# Question for the Pros about different Apex cams



## 60Xbulldog60X (Mar 12, 2005)

Mathewsju said:


> I am considering getting an Conquest Apex for spots and 3d. I was wondering if different cams shoot better on the Apex than others (cams from Apex 7 or Conquest 4?). I have heard of apex cams working better on apex 7's but not sure if there's a better cam for apex. I know conquest 4 has 3 different cams for it, will any of those shoot better/fit the apex? I'm looking for a smooth draw and a hard wall. Let me know about the cam and if I need to order it in a different Draw length or change string/cable length (I have 27.5" DL).
> Thanks, Mathewsju!:wink:


Hello there,
The Conquest Apex is a fine bow for spots and 3D. I have shot the Apex and am currently shooting the Conquest 4. Honestly I don't think that one cam shoots better than the other. I have heard that some shooters prefer the Apex cam on the Apex 7. Not sure why, but I have heard this. I have shot some really good scores indoors with both bows, and the main reason that I am shooting the C4 is because the string angle fits me just a little bit better and it is not quite as heavy. I can add weight to the bow in different places more easily with the C4 and not make the bow too heavy. Currently I am shooting the Max Cam with high letoff. I like the feel of the high letoff cam and it has a hard wall. 
The Apex cams are draw length specific and need to be ordered knowing your specific draw length.
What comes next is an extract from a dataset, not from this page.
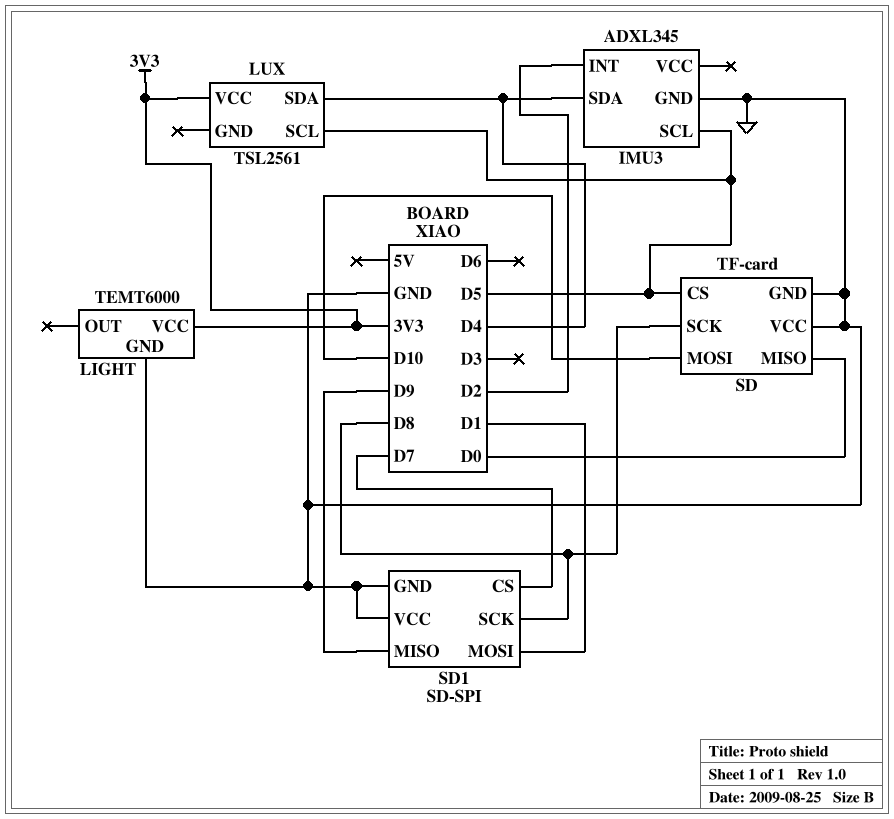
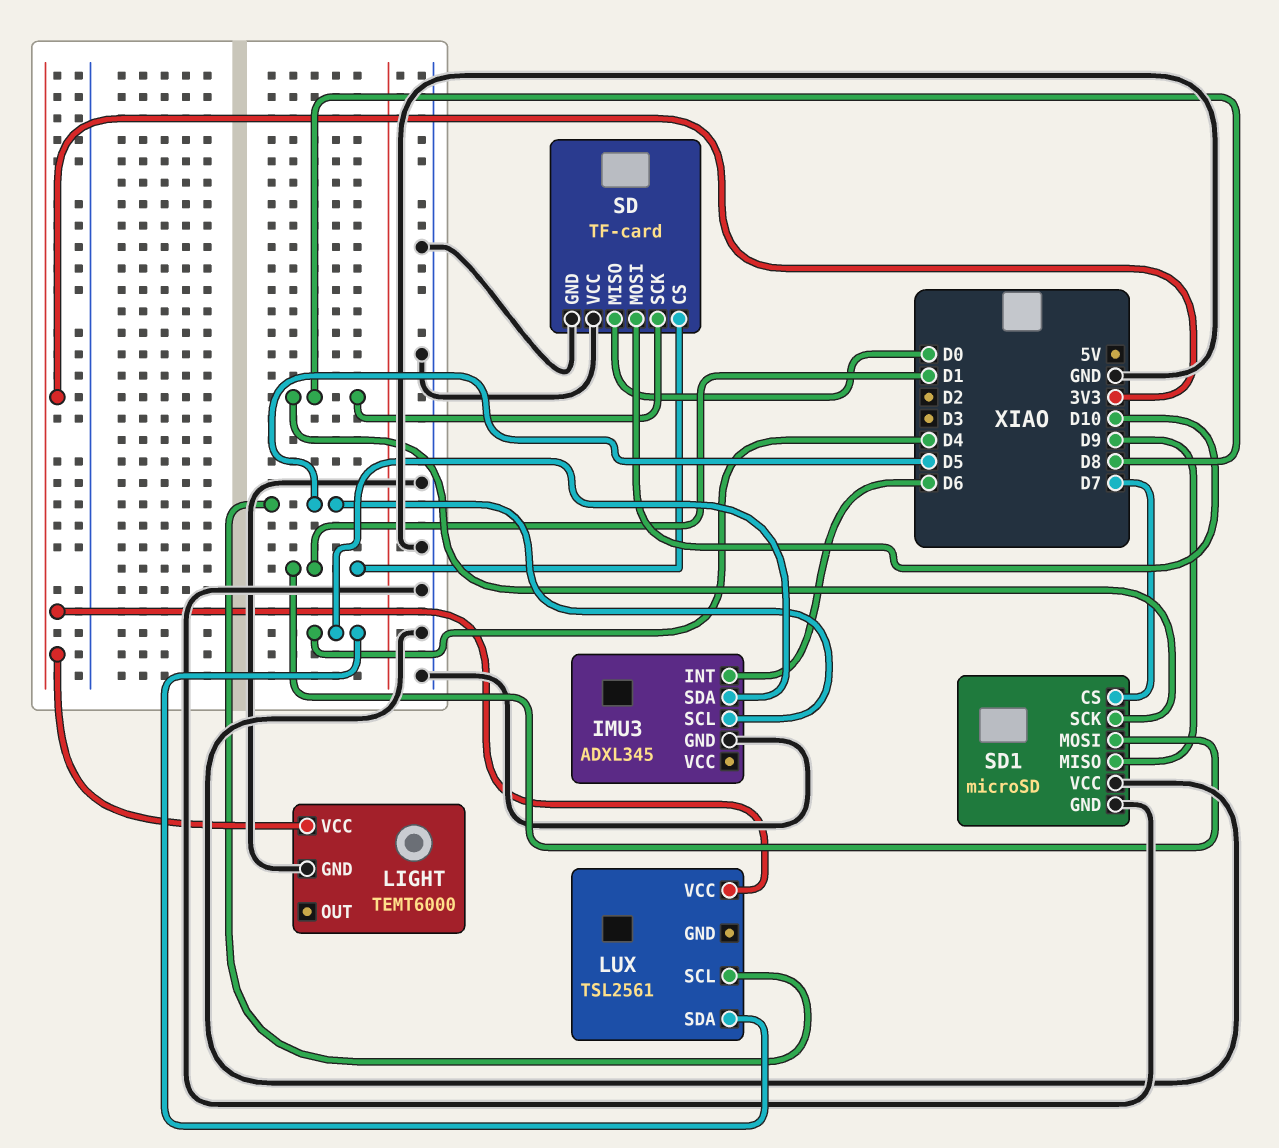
IMU3 pin INT: D2 -> D6
SD pin CS: D5 -> D1
SD1: SD-SPI -> microSD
The best way I know to check this is to go to a dealer and draw a bow back that you are interested in, and find out which draw length feels the best. The C4 Max cams do have some adjustability. I'm not sure about the MiniMax cams. 
I switched from Hoyts a couple of years ago and I was shooting a ProElite at 28.5". When I switched to Mathews, I had to go to a 29" cam. One thing about the Mathews bows, if you ordered a bow and it was not the correct draw length, you can change the draw length by ordering a different DL cam and not have to change strings, cables or limbs. As long as it is the same type cam. 

Hope this helps,

Kendall


----------



## Pete731 (Aug 9, 2002)

60Xbulldog60X said:


> One thing about the Mathews bows, if you ordered a bow and it was not the correct draw length, you can change the draw length by ordering a different DL cam and not have to change strings, cables or limbs. As long as it is the same type cam.


This is one good thing about it! What I also like about the Apex cam is you get half size also (ex. : 30, 30.5, 31).

Honestly, if you look at all the top pro shooters from Mathews who are using Apex, none of them will change the cam. I think the bow is very good, hold good and tune even better. Nice piece of archery equipment. Can't see what Mathews can do better with this bow.

Conclusion, shoot the bow the way it was designed for! The Apex and Apex 7 cam are very close to be the same and I don't see why you would try to fit a C4 cam on this bow model.

Hope this help you.


----------



## Daniel Boone (May 31, 2002)

*Apex Cam is a fine cam*

Some of us are using this cam on are Apex7. Its a good solid cam.
DB


----------



## itchyfinger (Jun 14, 2007)

I have an apex cam on my apex7. It hold better for me and I prefer the way the bow releases with the apex cam. It jumps a little softer into my finger sling which is great for me because I have a tendency to grap the bow after release. With the softer jump I'm less inclined to do that. (using a finger sling also helps tremendously)


----------



## LongTime (Feb 17, 2005)

You will need a 29" apex cam to give you a 27.5 draw on your apex 7. It holds better harder wall more of a valley and will not chew up your cables like the apex 7 cams do you will also loose 2-3ft of arrow speed. Best thing I ever did.


----------